PROBLEM DETAILS
Each record below needs to be set down again exactly.

GIVEN DATA
┌──
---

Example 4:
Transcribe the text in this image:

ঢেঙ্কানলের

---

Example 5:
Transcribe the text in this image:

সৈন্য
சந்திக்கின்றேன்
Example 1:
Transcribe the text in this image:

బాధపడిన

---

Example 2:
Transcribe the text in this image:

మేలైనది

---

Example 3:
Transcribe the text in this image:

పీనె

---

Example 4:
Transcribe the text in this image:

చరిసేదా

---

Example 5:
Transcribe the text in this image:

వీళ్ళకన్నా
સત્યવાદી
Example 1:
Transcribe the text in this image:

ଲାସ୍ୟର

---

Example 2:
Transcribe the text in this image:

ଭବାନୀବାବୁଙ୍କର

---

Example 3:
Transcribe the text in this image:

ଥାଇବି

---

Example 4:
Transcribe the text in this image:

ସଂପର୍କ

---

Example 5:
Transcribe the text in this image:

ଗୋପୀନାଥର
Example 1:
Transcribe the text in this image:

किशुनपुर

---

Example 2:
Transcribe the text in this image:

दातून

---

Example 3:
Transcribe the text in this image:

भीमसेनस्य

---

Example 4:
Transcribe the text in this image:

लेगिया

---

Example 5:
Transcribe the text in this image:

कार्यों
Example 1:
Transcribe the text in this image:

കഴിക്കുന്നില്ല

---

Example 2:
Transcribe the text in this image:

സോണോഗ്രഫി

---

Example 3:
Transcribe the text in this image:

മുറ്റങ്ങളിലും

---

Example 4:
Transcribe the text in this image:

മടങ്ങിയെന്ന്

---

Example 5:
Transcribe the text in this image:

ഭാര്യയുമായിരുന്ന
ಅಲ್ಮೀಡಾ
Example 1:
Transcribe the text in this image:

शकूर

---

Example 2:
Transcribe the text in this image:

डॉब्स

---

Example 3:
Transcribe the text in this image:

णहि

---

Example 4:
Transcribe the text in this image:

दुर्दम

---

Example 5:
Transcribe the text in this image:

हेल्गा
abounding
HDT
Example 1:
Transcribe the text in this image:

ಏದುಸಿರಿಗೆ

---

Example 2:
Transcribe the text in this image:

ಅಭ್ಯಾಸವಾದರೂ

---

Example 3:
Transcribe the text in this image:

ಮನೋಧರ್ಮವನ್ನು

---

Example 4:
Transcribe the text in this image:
└──
ANSWER
---

Example 4:
Transcribe the text in this image:

ঢেঙ্কানলের

---

Example 5:
Transcribe the text in this image:

সৈন্য
சந்திக்கின்றேன்
Example 1:
Transcribe the text in this image:

బాధపడిన

---

Example 2:
Transcribe the text in this image:

మేలైనది

---

Example 3:
Transcribe the text in this image:

పీనె

---

Example 4:
Transcribe the text in this image:

చరిసేదా

---

Example 5:
Transcribe the text in this image:

వీళ్ళకన్నా
સત્યવાદી
Example 1:
Transcribe the text in this image:

ଲାସ୍ୟର

---

Example 2:
Transcribe the text in this image:

ଭବାନୀବାବୁଙ୍କର

---

Example 3:
Transcribe the text in this image:

ଥାଇବି

---

Example 4:
Transcribe the text in this image:

ସଂପର୍କ

---

Example 5:
Transcribe the text in this image:

ଗୋପୀନାଥର
Example 1:
Transcribe the text in this image:

किशुनपुर

---

Example 2:
Transcribe the text in this image:

दातून

---

Example 3:
Transcribe the text in this image:

भीमसेनस्य

---

Example 4:
Transcribe the text in this image:

लेगिया

---

Example 5:
Transcribe the text in this image:

कार्यों
Example 1:
Transcribe the text in this image:

കഴിക്കുന്നില്ല

---

Example 2:
Transcribe the text in this image:

സോണോഗ്രഫി

---

Example 3:
Transcribe the text in this image:

മുറ്റങ്ങളിലും

---

Example 4:
Transcribe the text in this image:

മടങ്ങിയെന്ന്

---

Example 5:
Transcribe the text in this image:

ഭാര്യയുമായിരുന്ന
ಅಲ್ಮೀಡಾ
Example 1:
Transcribe the text in this image:

शकूर

---

Example 2:
Transcribe the text in this image:

डॉब्स

---

Example 3:
Transcribe the text in this image:

णहि

---

Example 4:
Transcribe the text in this image:

दुर्दम

---

Example 5:
Transcribe the text in this image:

हेल्गा
abounding
HDT
Example 1:
Transcribe the text in this image:

ಏದುಸಿರಿಗೆ

---

Example 2:
Transcribe the text in this image:

ಅಭ್ಯಾಸವಾದರೂ

---

Example 3:
Transcribe the text in this image:

ಮನೋಧರ್ಮವನ್ನು

---

Example 4:
Transcribe the text in this image:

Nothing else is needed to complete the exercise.